Mitchell half rises from his stool. “I’ll never hurt you, Gemma. That hasn’t changed. I only hoped… hoped I could make you trust me.”
I turn away, press my cheek against the cool metal of the wall .
From the corner of my eye I see Mitchell sink back onto his seat. Put his head in his hands. Maybe he feels rejected. But it’s better that way. I don’t deserve the help he’s trying so hard to offer.
God. I deserve it even less than I ever believed.
All that weight. All those heavy, heavy golden lies. I never knew just how much they’d gilded. Millions of bodies. Bodies of orphans like Sam. I’m the heir to that weight, that rot, that lovely work of art.
Finally I look back at Mitchell, his hunched figure blurry through my tears, shoulders slumped and head in his hands like’s he’s being crushed by a weight just as heavy as mine.
Because… because he is .
The realization hits me like the cold shock of a wakeup alarm.
This whole time, I’ve believed the one thing Mitchell could never forgive me for was my name. My heritage. The sickening role my family has played in the refugee crisis, in Sam’s life, in all the darkness Mitchell strives so hard to relieve.
But all this time, Mitchell himself was directly involved. Maybe… maybe Mitchell could understand. Maybe he could be the one person in the galaxy who might really and truly be able to forgive me. To say there’s worth in me despite my DNA.

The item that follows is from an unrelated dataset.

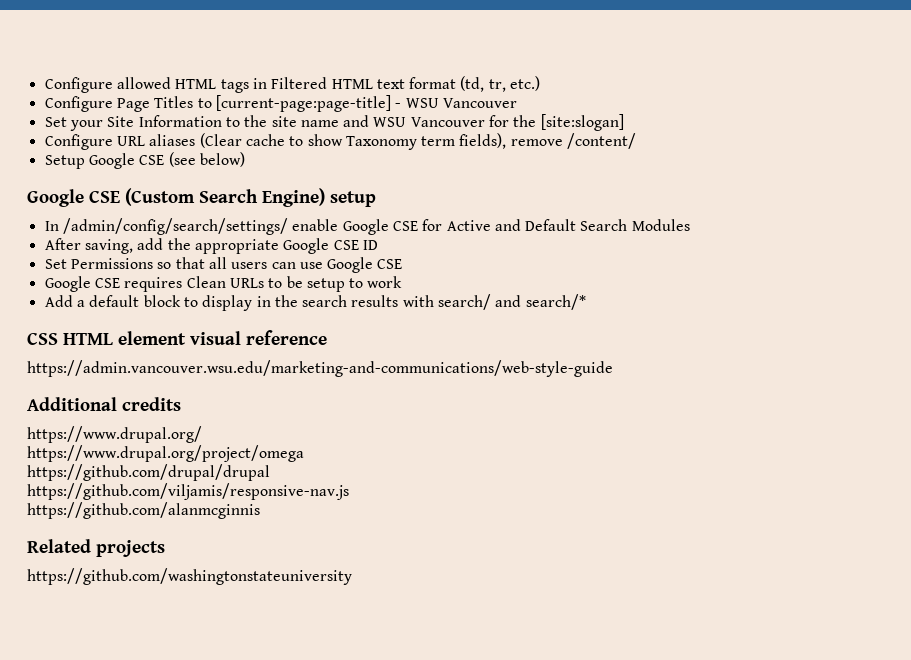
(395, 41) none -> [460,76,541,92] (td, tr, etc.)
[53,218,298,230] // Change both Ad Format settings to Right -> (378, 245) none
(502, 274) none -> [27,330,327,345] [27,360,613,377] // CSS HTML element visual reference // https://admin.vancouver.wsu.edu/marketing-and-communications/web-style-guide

Or maybe he’s the one person who truly has the right, the full knowledge, to condemn me. The one person who could see not just an addict, a blue-haired street kid, a spoiled rich girl, but the real evil flowing in my veins. The dark inheritance. The only person capable of seeing all of me and saying with finality that I truly am unforgivable.
I wipe trembling palms across my face, slicking away the blurry wetness, and meet Mitchell’s eyes. He returns my gaze not hiding the sadness, the pain, the exhaustion, the guilt, and yet still somehow seeming open, inviting.
“Do you think…” My voice is a whisper. Terrified but… but hopeful. “Could you ever forgive someone responsible for that kind of evil? That much blood?”
Mitchell looks away, scrubs a hand across his face. When he turns back to me, the light in his eyes has gone dark. His expression has hardened to marble. “No.” He shakes his head. “Never. I… I couldn’t.”
I search his face. But it’s not open anymore. It’s not vulnerable. Not welcoming. I guess… I guess he can’t.
And I finally have my answer.
If the one person who knows the weight of it all can’t forgive me, I really am destined to be alone. I really am going to be running forever.